→ **Task prompt**: Every entry in the listing below has to be given again exactly.

→ **Given data**:
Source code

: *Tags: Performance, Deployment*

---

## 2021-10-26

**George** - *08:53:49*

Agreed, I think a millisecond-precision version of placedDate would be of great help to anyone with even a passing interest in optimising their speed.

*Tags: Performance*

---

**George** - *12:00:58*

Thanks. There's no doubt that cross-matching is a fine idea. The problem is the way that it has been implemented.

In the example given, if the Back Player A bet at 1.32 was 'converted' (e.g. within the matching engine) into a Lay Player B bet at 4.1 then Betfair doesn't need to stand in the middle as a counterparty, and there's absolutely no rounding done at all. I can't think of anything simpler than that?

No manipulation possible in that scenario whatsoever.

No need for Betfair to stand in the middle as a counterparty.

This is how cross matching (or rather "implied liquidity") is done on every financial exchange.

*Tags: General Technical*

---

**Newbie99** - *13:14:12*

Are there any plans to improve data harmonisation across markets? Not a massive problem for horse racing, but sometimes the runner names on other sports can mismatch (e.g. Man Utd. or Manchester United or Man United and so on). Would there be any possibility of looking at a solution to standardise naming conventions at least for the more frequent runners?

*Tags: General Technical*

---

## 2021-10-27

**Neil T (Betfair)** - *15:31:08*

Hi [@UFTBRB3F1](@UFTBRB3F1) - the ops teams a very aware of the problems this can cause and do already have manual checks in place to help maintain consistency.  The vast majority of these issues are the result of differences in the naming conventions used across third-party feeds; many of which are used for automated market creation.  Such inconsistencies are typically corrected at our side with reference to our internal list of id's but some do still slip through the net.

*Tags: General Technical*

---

→ **Exercise response**:
Source code

: *Tags: Performance, Deployment*

---

## 2021-10-26

**George** - *08:53:49*

Agreed, I think a millisecond-precision version of placedDate would be of great help to anyone with even a passing interest in optimising their speed.

*Tags: Performance*

---

**George** - *12:00:58*

Thanks. There's no doubt that cross-matching is a fine idea. The problem is the way that it has been implemented.

In the example given, if the Back Player A bet at 1.32 was 'converted' (e.g. within the matching engine) into a Lay Player B bet at 4.1 then Betfair doesn't need to stand in the middle as a counterparty, and there's absolutely no rounding done at all. I can't think of anything simpler than that?

No manipulation possible in that scenario whatsoever.

No need for Betfair to stand in the middle as a counterparty.

This is how cross matching (or rather "implied liquidity") is done on every financial exchange.

*Tags: General Technical*

---

**Newbie99** - *13:14:12*

Are there any plans to improve data harmonisation across markets? Not a massive problem for horse racing, but sometimes the runner names on other sports can mismatch (e.g. Man Utd. or Manchester United or Man United and so on). Would there be any possibility of looking at a solution to standardise naming conventions at least for the more frequent runners?

*Tags: General Technical*

---

## 2021-10-27

**Neil T (Betfair)** - *15:31:08*

Hi [@UFTBRB3F1](@UFTBRB3F1) - the ops teams a very aware of the problems this can cause and do already have manual checks in place to help maintain consistency.  The vast majority of these issues are the result of differences in the naming conventions used across third-party feeds; many of which are used for automated market creation.  Such inconsistencies are typically corrected at our side with reference to our internal list of id's but some do still slip through the net.

*Tags: General Technical*

---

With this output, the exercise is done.